Während mein Kopf noch versuchte, diese Informationen zu verarbeiten und ihr weiter zu folgen, hörte ich von ihr ein leises "ach, scheiß drauf"
Kurz darauf spürte ich ihre rechte Hand an meiner Wange, ihren Atem in meinem Gesicht. Mein Herz raste und ich hatte den Eindruck, auch ihren Puls hören zu können.
Sie ging auf die Zehenspitzen und dann passierte es. Ihre Lippen trafen auf meine und meine auf ihre. Zunächst ganz sanft, dann immer vertrauter. Ich schlang meine Arme um ihre zierliche Taille und zog sie noch näher zu mir. Ich war mir selten so sicher gewesen, dass ich träumen würde, wie gerade in diesem Moment.
Schließlich lösten wir uns voneinander, liesen unsere Hände aber vereint. "Wow" kam mir über die Lippen und ich sah zu ihr. Sie lächelte, wirkte dennoch noch immer unsicher. "Ich hab mich in dich verliebt Ali, langsam aber unaufhaltsam. Und jetzt stehe ich hier und kann es nicht mehr leugnen." Ihr liefen Tränen über die Wangen, doch ich wischte sie ihr nur zärtlich weg. Diese Worte von ihr zu hören, waren das Schönste, was ich je gehört hatte. Niemals hätte ich gedacht, dass diese wundervolle Frau Interesse an mir haben könnte. "Mareike, ich.. wow, ich weiß gar nicht was ich sagen soll.

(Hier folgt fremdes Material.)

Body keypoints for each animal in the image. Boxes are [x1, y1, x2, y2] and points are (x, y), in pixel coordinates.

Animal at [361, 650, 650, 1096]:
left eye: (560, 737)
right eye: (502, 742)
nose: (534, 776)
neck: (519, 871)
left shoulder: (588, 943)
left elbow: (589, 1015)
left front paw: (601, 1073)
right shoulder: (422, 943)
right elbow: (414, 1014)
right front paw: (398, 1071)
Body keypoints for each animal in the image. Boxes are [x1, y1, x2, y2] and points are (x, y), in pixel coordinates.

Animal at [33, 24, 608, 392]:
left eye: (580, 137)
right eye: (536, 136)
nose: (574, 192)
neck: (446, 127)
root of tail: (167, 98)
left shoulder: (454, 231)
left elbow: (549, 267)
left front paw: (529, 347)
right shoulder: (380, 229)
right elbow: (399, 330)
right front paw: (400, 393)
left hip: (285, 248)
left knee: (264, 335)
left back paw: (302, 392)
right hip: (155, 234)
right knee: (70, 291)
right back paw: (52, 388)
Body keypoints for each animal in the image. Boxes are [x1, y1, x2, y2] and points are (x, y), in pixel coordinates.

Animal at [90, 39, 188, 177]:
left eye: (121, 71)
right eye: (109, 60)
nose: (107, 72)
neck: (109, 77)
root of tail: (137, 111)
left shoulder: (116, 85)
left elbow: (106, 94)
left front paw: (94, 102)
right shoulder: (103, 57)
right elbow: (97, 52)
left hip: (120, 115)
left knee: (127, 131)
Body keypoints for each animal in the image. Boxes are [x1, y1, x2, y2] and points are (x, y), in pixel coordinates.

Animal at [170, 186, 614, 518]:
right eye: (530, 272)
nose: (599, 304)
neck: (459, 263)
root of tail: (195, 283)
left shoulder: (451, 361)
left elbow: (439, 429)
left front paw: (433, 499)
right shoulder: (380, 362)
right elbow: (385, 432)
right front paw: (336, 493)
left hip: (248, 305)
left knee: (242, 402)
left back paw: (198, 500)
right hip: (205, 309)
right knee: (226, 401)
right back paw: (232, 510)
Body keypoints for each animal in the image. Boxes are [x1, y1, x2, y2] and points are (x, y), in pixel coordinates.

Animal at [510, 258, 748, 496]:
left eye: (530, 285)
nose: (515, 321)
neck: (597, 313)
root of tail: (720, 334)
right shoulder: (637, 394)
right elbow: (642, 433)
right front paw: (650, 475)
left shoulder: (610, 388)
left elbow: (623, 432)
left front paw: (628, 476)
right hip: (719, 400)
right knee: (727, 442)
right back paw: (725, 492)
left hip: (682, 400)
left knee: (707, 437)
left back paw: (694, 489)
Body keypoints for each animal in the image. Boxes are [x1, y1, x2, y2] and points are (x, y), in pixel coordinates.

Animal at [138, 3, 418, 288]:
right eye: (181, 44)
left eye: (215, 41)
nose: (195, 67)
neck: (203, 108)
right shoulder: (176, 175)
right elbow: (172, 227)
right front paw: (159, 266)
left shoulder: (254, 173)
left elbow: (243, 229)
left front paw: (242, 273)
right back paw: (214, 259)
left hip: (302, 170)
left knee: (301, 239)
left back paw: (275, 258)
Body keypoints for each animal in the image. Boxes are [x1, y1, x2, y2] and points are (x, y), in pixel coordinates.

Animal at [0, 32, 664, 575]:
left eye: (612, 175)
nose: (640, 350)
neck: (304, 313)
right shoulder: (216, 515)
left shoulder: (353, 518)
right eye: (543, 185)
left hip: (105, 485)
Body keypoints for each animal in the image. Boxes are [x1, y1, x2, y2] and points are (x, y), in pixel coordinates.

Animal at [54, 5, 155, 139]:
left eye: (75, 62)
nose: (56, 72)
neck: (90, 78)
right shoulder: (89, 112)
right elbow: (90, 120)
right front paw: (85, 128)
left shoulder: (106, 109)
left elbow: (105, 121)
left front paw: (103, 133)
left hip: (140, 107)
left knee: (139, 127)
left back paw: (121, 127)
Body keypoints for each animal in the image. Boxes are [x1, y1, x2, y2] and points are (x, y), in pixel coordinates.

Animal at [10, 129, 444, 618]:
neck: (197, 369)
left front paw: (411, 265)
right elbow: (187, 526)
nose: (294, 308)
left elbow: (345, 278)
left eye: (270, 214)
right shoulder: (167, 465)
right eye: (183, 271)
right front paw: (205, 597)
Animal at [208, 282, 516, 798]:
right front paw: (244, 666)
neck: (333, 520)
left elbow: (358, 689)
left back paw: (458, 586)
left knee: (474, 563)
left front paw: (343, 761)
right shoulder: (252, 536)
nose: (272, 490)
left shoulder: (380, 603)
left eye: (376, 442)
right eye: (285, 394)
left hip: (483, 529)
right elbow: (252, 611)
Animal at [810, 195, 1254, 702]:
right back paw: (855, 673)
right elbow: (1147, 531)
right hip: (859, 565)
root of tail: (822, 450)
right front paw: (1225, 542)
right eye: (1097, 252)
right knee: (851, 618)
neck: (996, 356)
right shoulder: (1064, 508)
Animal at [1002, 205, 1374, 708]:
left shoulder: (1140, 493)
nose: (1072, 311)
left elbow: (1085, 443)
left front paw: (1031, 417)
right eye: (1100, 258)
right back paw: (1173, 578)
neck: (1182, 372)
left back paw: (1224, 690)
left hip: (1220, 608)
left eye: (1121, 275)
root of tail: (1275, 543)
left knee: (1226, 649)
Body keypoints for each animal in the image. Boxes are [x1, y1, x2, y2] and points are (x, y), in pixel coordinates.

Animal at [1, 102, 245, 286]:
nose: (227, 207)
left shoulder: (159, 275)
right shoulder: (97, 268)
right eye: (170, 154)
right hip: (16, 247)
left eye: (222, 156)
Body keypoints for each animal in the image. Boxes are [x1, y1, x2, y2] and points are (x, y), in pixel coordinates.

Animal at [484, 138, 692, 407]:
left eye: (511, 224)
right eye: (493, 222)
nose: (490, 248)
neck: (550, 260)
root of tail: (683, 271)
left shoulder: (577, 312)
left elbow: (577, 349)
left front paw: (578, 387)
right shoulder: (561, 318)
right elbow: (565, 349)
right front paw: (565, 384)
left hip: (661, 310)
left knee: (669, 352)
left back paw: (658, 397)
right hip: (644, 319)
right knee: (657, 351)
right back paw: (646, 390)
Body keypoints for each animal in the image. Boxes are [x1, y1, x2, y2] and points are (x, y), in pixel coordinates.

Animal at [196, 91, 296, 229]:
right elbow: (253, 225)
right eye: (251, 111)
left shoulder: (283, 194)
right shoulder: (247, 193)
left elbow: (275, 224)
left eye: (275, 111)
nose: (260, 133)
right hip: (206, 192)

Seit Tag eins ist da diese Verbindung zwischen uns, mit der Zeit diese Gefühle.. Heute hatte ich so Angst, dass es das jetzt war. Wenn ich eins sagen kann, dann, dass ich mich auch in dich verliebt habe."
Wir grinsten uns beide nur an und küssten uns erneut, dieses Mal voller Glück und Erleichterung.
Diese Frau war an dem Abend und für jeden weiteren Tag mein absoluter Hauptgewinn.